§ **TEKS YANG DIBERIKAN**
* * * * *

***"Liberal arts"*

Dikutip dari http://www.netsains.com

Tak cukup satu jenis pendekatan saja demi mengeluarkan Indonesia dari
krisis.
Sebuah tawaran solusi dari liberal arts. Seperti apakah itu?

Indonesia telah didera krisis multidimensi. Krisis moneter telah menghantam
negeri kita selama 10 tahun, walaupun sudah ada tanda perbaikan, namun masih
sangat banyak yang harus kita lakukan. Krisis tersebut sudah merambah ke
berbagai bidang, seperti politik, moral, pendidikan, sains-tek, budaya, dan
religi. Sampai detik ini, tidak ada jalan keluar yang jelas dari krisis
tersebut, karena setiap orang hanya memandang permasalahan itu berdasarkan
latar belakang profesi dan kependidikannya belaka. Pendekatan
multidisipliner untuk menangani krisis masih sangat kurang, karena egoisme
sektoral yang kuat. Bagaimana jalan keluar dari krisis multidimensi ini?

Liberal Arts: Apakah itu?

Istilah artes liberales, yang sering digunakan pada Eropa abad pertengahan,
bukan berarti sama dengan 'seni' yang dipahami jaman sekarang. Namun lebih
mengacu pada cabang ilmu pengetahuan yang diajarkan disekolah pada waktu
itu. Mereka disebut liberal (Latin liber, bebas), karena mereka ditujukan
untuk melatih kecerdasan dari orang bebas, sebagai anti tesis dari artes
illiberales, yang digunakan untuk kepentingan ekonomi. Liberal Arts bukan
digunakan untuk mencari nafkah, namun untuk mempelajari sains. Biasanya
kurikulim liberal arts merupakan kombinasi antara filsafat dan teologi,
disebut juga sebagai skolastikisme.

* * * * *

§ **DATA UNTUK DIOLAH**
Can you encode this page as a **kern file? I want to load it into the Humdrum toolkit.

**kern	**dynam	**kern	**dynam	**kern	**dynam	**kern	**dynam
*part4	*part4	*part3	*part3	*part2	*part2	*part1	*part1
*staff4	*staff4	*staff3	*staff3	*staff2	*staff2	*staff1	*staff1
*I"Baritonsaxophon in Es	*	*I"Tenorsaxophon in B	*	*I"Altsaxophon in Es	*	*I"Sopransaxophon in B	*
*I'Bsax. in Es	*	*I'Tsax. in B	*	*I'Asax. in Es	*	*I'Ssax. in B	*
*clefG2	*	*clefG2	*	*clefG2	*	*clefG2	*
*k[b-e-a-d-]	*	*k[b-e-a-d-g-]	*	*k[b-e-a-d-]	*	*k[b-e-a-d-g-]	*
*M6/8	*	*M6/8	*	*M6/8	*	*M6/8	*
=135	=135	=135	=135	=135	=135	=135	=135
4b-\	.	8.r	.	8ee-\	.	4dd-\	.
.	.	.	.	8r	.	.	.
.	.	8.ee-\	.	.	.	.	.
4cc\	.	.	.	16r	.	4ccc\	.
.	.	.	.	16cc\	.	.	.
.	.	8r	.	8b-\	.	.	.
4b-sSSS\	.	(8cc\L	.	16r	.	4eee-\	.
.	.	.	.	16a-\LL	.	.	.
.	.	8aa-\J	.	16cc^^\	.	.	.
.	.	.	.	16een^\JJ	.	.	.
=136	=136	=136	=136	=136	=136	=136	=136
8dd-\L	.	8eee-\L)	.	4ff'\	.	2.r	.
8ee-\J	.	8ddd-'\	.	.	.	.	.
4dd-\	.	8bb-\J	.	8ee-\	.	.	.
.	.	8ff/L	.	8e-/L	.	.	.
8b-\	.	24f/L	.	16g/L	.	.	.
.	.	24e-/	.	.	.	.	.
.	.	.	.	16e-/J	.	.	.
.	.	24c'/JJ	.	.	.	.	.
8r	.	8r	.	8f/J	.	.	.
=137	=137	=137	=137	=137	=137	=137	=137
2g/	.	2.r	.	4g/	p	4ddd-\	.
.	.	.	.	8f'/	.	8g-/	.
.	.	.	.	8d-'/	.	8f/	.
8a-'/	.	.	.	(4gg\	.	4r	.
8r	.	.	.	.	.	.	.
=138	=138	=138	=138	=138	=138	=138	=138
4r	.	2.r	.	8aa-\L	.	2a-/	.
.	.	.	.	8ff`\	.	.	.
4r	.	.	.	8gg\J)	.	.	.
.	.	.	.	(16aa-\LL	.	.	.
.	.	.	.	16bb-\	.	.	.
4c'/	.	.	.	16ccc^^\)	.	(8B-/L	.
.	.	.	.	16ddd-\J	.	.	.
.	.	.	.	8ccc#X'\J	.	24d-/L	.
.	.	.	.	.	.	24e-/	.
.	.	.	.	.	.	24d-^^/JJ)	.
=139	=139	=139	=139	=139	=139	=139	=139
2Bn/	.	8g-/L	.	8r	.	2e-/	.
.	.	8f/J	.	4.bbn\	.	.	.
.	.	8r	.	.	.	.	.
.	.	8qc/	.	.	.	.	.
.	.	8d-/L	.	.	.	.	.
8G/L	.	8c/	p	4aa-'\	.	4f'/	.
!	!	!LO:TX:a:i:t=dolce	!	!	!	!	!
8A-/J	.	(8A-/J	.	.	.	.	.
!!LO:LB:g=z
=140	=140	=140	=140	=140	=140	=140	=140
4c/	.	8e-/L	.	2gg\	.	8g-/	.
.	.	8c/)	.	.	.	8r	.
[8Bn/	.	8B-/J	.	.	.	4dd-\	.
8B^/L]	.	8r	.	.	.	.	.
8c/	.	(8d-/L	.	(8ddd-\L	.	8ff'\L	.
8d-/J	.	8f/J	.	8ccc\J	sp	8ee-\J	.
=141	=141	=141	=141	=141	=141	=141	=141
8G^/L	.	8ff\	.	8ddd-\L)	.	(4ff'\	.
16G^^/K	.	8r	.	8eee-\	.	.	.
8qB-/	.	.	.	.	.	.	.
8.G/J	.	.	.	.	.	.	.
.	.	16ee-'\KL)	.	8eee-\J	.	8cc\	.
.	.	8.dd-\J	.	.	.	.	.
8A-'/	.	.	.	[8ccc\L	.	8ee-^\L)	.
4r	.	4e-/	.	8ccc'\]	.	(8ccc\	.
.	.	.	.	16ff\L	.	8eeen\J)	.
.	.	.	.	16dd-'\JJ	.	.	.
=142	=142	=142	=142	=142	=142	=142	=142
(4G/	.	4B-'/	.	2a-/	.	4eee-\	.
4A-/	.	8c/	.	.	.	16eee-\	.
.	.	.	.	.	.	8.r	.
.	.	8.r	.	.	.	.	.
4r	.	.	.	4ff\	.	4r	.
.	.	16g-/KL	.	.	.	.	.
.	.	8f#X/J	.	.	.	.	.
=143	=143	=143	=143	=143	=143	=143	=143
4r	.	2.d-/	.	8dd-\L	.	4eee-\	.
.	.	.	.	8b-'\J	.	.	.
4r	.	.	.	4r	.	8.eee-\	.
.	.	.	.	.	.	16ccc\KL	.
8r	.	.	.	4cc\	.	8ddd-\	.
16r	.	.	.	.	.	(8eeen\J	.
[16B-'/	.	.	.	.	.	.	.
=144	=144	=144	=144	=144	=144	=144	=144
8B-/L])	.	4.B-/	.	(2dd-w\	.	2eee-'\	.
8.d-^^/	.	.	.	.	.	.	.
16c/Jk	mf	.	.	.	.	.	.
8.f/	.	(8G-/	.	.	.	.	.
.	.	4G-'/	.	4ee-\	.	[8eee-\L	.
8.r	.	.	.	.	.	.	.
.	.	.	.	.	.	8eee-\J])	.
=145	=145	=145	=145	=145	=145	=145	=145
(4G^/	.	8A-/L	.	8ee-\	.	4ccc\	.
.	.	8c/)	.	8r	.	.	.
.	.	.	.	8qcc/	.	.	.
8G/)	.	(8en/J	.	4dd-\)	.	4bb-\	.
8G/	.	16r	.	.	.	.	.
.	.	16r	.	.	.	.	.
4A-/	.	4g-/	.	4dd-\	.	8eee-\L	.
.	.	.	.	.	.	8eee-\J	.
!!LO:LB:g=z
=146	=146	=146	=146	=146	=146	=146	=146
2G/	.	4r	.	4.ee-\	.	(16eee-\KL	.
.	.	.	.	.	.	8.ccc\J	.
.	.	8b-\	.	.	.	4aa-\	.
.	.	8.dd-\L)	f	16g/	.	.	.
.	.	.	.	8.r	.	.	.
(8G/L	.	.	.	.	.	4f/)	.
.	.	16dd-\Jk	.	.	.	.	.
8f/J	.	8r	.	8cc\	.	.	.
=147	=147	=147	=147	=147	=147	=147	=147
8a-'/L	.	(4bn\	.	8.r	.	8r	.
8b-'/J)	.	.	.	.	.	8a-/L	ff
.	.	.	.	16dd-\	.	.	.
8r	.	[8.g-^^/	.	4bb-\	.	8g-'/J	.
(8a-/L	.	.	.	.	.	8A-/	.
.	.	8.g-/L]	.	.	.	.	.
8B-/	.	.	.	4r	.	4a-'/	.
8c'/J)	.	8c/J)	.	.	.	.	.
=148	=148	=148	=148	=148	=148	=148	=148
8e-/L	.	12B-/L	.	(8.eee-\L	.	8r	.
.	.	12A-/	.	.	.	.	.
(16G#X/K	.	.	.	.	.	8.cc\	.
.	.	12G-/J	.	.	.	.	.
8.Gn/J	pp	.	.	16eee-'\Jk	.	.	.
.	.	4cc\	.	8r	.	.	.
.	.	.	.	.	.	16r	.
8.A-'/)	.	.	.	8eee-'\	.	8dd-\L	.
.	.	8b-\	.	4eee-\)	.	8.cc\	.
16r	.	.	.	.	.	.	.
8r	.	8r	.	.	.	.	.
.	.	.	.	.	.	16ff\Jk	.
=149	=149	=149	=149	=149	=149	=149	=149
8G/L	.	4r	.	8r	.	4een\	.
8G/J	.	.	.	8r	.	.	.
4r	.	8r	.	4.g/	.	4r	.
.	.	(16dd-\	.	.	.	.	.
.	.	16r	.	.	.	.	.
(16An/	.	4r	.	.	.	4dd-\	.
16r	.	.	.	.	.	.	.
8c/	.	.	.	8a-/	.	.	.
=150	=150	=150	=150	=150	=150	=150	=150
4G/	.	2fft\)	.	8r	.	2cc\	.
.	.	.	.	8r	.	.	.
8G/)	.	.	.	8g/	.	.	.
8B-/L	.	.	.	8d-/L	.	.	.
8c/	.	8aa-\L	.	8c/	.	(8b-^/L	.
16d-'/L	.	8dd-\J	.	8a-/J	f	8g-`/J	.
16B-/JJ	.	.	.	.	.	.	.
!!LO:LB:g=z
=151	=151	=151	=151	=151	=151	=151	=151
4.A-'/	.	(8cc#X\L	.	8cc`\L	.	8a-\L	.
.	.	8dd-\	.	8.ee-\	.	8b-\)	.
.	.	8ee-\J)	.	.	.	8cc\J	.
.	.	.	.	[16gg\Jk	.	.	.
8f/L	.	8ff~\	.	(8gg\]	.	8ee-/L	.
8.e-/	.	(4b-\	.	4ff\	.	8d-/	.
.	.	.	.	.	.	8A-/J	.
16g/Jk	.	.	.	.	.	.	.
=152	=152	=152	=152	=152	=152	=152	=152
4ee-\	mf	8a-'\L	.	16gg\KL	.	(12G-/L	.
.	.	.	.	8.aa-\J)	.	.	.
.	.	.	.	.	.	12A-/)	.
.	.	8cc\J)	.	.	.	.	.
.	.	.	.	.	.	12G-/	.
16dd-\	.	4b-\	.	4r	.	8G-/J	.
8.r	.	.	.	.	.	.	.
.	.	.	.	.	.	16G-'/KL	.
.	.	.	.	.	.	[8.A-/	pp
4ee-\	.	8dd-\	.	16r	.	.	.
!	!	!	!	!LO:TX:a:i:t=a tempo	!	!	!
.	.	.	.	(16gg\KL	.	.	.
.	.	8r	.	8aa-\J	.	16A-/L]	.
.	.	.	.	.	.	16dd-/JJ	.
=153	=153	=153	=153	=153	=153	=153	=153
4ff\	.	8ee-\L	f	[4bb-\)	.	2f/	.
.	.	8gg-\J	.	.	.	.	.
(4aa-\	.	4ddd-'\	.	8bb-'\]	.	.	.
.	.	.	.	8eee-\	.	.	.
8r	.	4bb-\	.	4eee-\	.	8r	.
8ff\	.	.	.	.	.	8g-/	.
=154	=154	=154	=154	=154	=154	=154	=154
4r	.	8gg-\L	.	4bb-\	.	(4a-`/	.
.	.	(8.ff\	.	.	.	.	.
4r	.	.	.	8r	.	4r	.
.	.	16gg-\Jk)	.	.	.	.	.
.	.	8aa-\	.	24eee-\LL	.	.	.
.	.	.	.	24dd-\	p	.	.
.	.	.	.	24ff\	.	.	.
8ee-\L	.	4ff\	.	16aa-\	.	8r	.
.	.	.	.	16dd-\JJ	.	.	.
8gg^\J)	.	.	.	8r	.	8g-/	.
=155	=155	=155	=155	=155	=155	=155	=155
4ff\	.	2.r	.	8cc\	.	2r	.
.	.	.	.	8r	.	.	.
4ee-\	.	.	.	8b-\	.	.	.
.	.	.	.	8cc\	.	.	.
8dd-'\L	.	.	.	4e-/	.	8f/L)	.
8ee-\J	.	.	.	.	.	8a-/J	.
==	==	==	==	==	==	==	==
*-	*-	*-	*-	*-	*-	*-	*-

* * * * *

§ **TUGAS YANG DIKERJAKAN**
(a) Saring catatan di atas dan salin setiap baris yang mengandung string "kern".
(b) Tuliskan kelanjutan teks tentang liberal arts, dimulai setelah kalimat terakhirnya.

§ **HASIL LATIHAN**
(a)
Can you encode this page as a **kern file? I want to load it into the Humdrum toolkit.
**kern	**dynam	**kern	**dynam	**kern	**dynam	**kern	**dynam

(b)
Cabang ilmu yang dipelajari liberal arts ada tujuh dan dapat diklasifikasi
menjadi dua grup terpisah. Grup pertama adalah mempelajari tata bahasa,
retorika, dan logika atau dialektika. Dengan kata lain, grup pertama biasa
disebut sebagai kajian bahasa atau artes sermocinales. Grup kedua terdiri
atas aritmatika, geometri, astronomi, dan musik. Sering juga disebut sebagai
disiplin matematika-fisika atau artes reales/physicae. Grup pertama sering
dianggap sebagai grup dasar, dimana cabang-cabang ini juga disebut sebagai
artes triviales, atau trivium.

Secara falsafah, ini berarti suatu pertigaan pada jalan. Sebagai kontras
dari mereka, ada disiplin matematika fisika atau artes quadriviales atau
quadrivium. Sering juga disebut sebagai perempatan pada jalan. Tujuh liberal
arts adalah anggota dari sistem pembelajaran yang dimulai dari cabang bahasa
sebagai tahap pertama, cabang matematika sebagai tahap kedua, dan sains
sebagai tahap akhir.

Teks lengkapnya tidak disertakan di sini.